Il papa non segue un’ideologia, ci mette in guardia dalle ideologie, ci chiede di resistere a ogni ideologia. La realtà è più forte dell’idea, ha scritto in Evangelii Gaudium. Vi si legge: “Esiste anche una tensione bipolare tra l’idea e la realtà. La realtà semplicemente è, l’idea si elabora. Tra le due si deve instaurare un dialogo costante, evitando che l’idea finisca per separarsi dalla realtà. È pericoloso vivere nel regno della sola parola, dell’immagine, del sofisma. Da qui si desume che occorre postulare un terzo principio: la realtà è superiore all’idea. Questo implica di evitare diverse forme di occultamento della realtà: i purismi angelicati, i totalitarismi del relativo, i nominalismi dichiarazionisti, i progetti più formali che reali, i fondamentalismi antistorici, gli eticismi senza bontà, gli intellettualismi senza saggezza. L’idea – le elaborazioni concettuali – è in funzione del cogliere, comprendere e dirigere la realtà. L’idea staccata dalla realtà origina idealismi e nominalismi inefficaci, che al massimo classificano o definiscono, ma non coinvolgono. Ciò che coinvolge è la realtà illuminata dal ragionamento”.
Insomma, per capire e coinvolgere bisogna essere nella storia. Questo non vuol dire che il papa cancelli la dottrina, ma che non apprezza il dottrinalismo, il formalismo “dottrinalista”, o ideologico,  valendo ciò sia per chi segue un’ideologia sia perché ne segue un’altra.
Queste parole di Francesco mi hanno chiesto di fermarmi a riflettere su come ragiono e come discutiamo e come ci confrontiamo sulla base di idee che lasciano la realtà ai margini del confronto.

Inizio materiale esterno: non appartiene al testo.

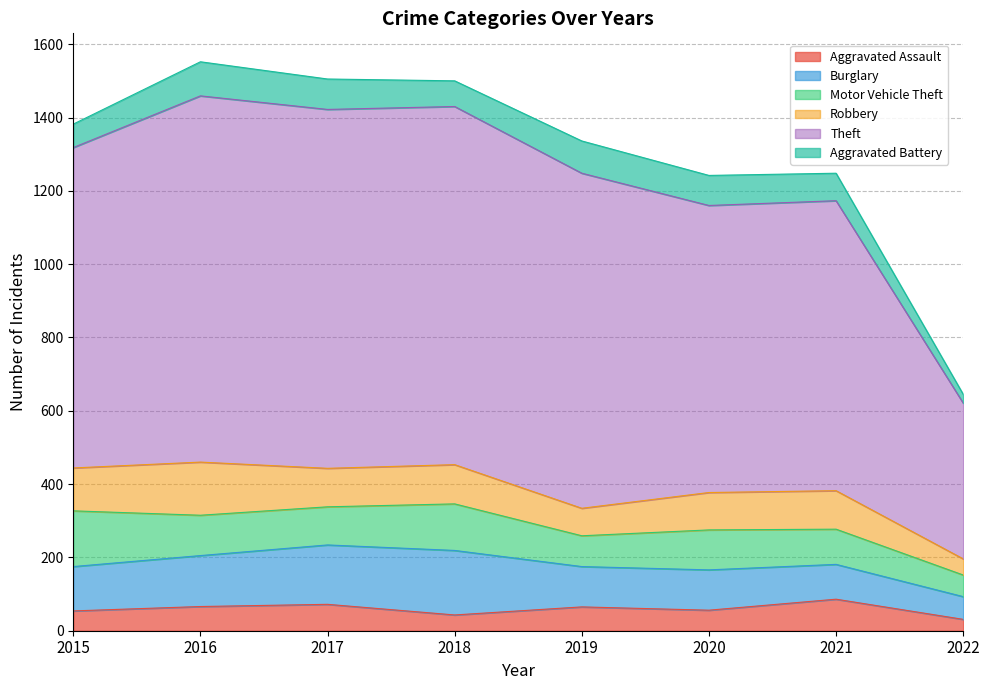

Which series changed the most between 2018 and 2021?

Theft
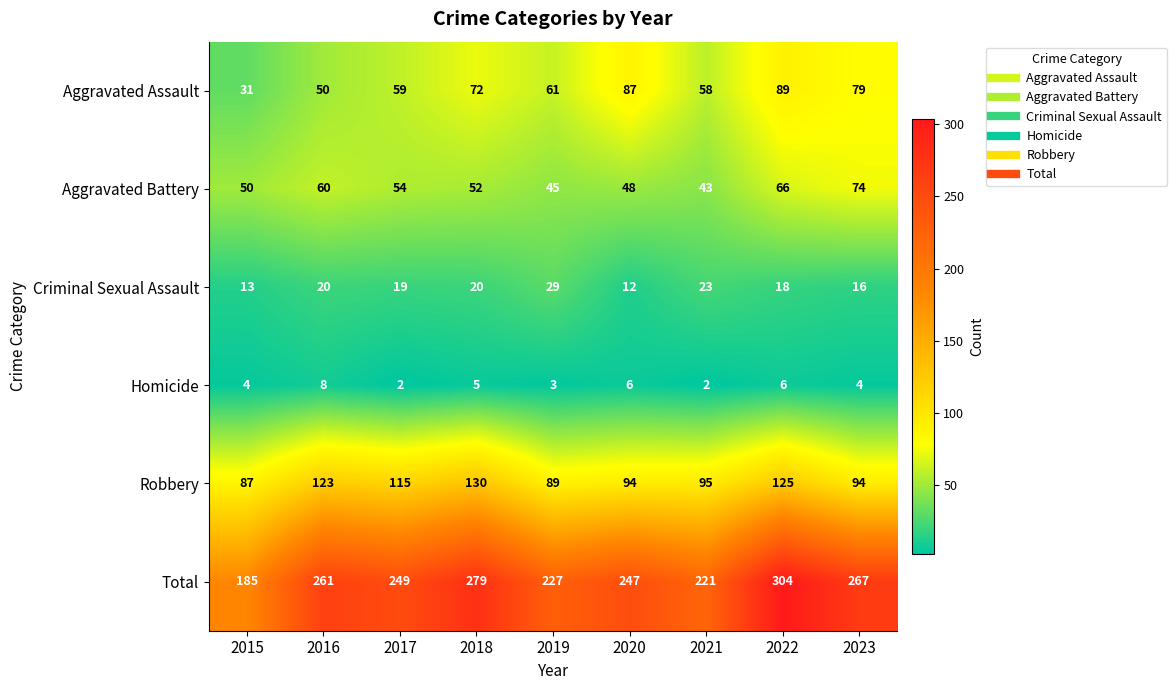

What is the spread (max minus min) of values at 2020?

241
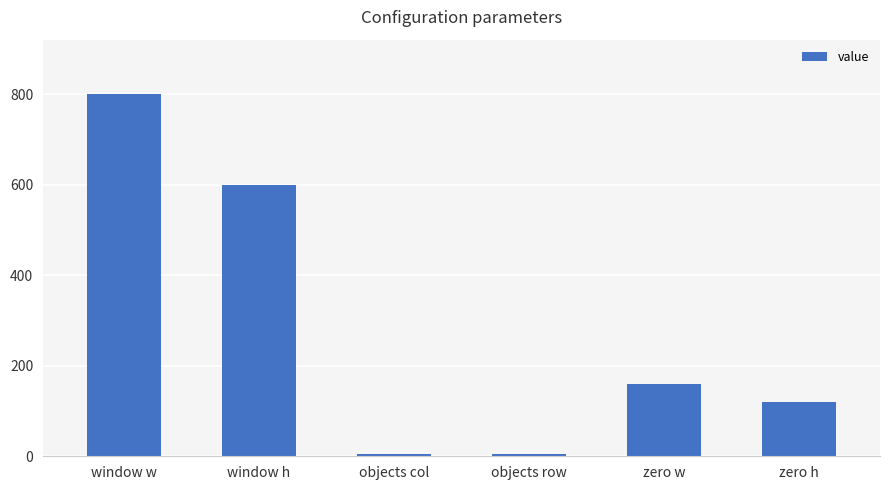

Which has a higher value, objects col or window w?

window w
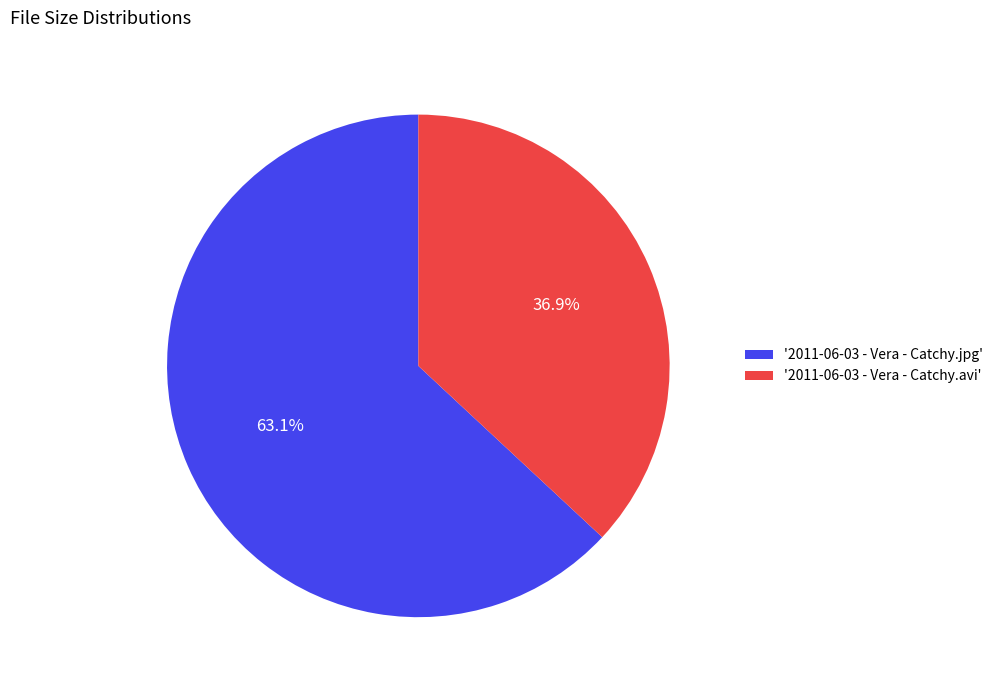

Which slice is the largest?

'2011-06-03 - Vera - Catchy.jpg'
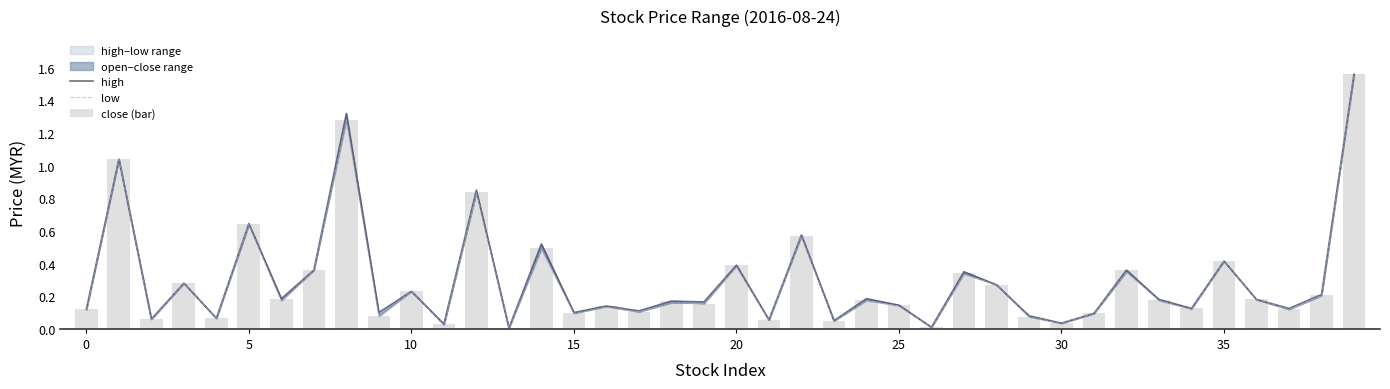

Rank the series by their average value, from highest to lowest.

high, close (bar), low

Il papa, non c’è dubbio su questo, è contro guerra, armi e altre cose così. Su questo nessun dubbio è lecito. Ha voluto esprimersi sulla guerra giusta, finalmente, per delegittimare l’idea che si  possa legittimare un conflitto armato. Ma poi bisogna stare nella realtà per capire, al di là della dottrina, cosa incarni la Parola, non renderla “un’ideologia”, aggrappati a una formuletta.
Io credo che se tutti gli operatori culturali, senza dover negare sé stessi, la loro cultura, la loro formazione, la loro sensibilità, cercassero di guardare la realtà e non di seguire l’idea, il pluralismo non ne risentirebbe perché rimarremmo con letture diverse, ma tornerebbero al centro del confronto i fatti, non le astrazioni. Dicendo astrazioni penso al paragone, all’iperbole, a tutto ciò che estrae il ragionamento dal fatto per renderlo assoluto e ne trae conseguenze sistemiche, dottrinali, o ideologiche. Il metodo diventa allora quello del “discernimento”. Discernere vuol dire saper separare, distinguere. Si può intendere per discernimento spirituale il riconoscere il bene e il male, ma non chi è il buono e chi il cattivo, come fanno i manichei, ma il bene e il male dentro di me. Perché reagisco così? Astraggo? Sto pensando al mio interesse? E così avanti.
“Sono troppo lontano”; queste parole di Francesco sono un manifesto programmatico per chi si esprime sui profughi senza vederli, sui popoli senza conoscerli, sulla vita senza viverla. Allora tante elucubrazioni perderebbero spazio, peso, e tornerebbero in primo piano le persone vere, i fatti nella loro realtà prima che nella nostra interpretazione. Questo discorso però ha delle conseguenze enormi, che, su La Civiltà Cattolica, Gaetano Piccolo ha indicato tra l’altro così: “ Papa Francesco sembra dunque recuperare con un tempismo straordinario il nucleo di un dibattito caro alla tradizione, inserendolo nella discussione culturale attuale, indicandone anche i possibili risvolti etici. Perché il primato del reale, senza il quale il soggetto non si potrebbe neanche pensare, coincide con la consapevolezza di essere inevitabilmente in relazione con il tutto di cui esso è parte”.